*Job*
The data must be reproduced verbatim; images are to be omitted.

++++ Records for this exercise

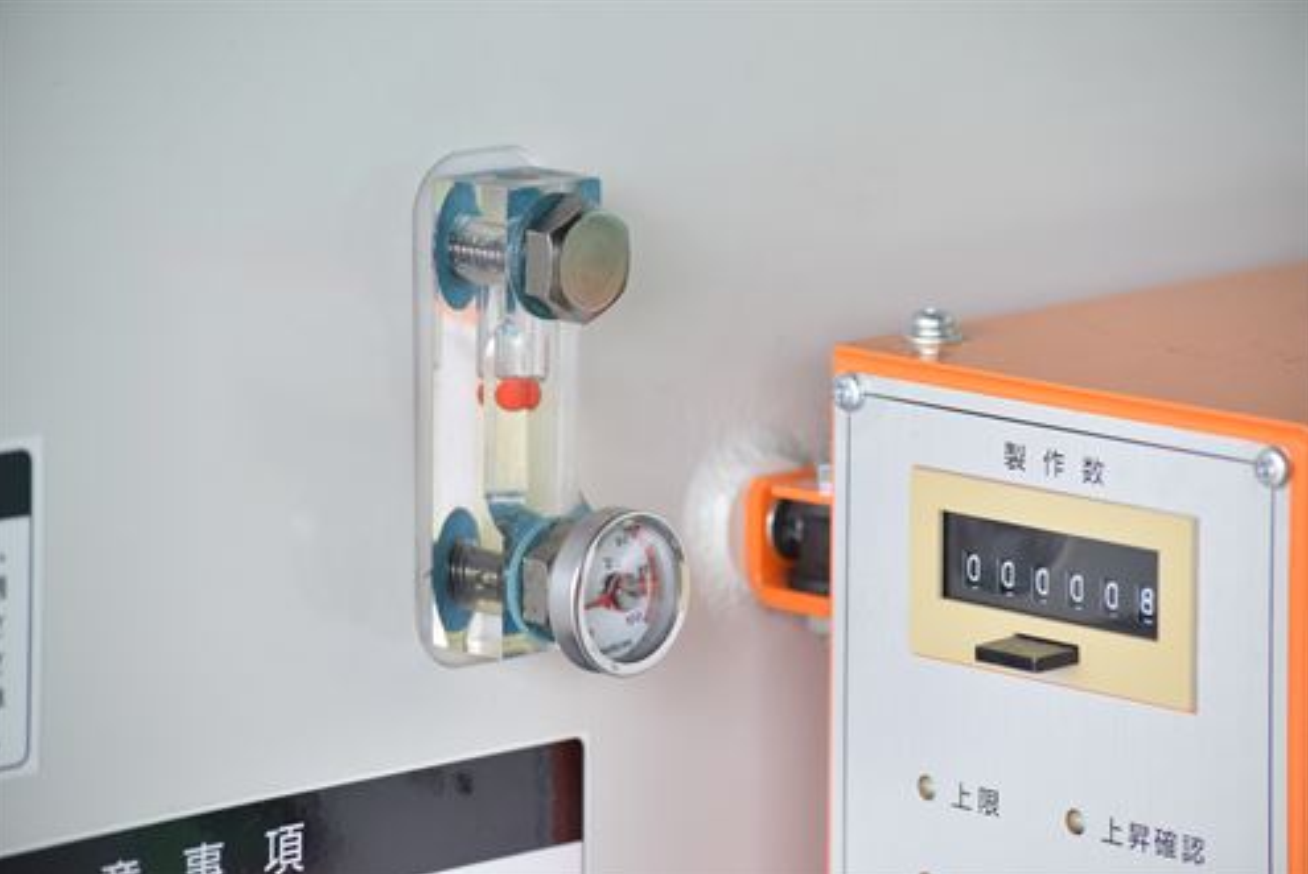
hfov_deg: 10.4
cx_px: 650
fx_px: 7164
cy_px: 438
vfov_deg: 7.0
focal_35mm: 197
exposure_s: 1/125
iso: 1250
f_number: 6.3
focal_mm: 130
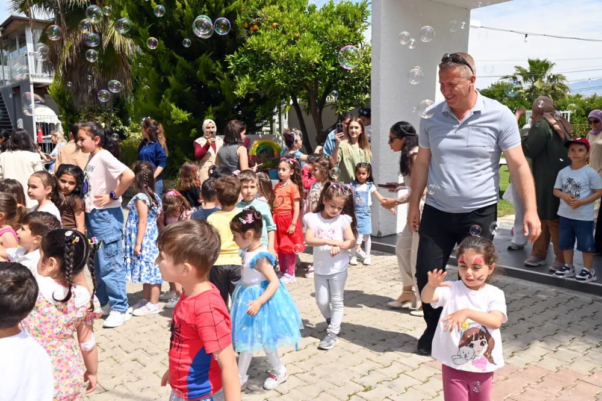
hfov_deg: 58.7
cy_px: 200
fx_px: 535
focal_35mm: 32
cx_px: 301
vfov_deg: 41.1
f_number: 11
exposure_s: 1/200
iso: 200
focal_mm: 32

++++++++

*Expected answer*
hfov_deg: 10.4
cx_px: 650
fx_px: 7164
cy_px: 438
vfov_deg: 7.0
focal_35mm: 197
exposure_s: 1/125
iso: 1250
f_number: 6.3
focal_mm: 130
hfov_deg: 58.7
cy_px: 200
fx_px: 535
focal_35mm: 32
cx_px: 301
vfov_deg: 41.1
f_number: 11
exposure_s: 1/200
iso: 200
focal_mm: 32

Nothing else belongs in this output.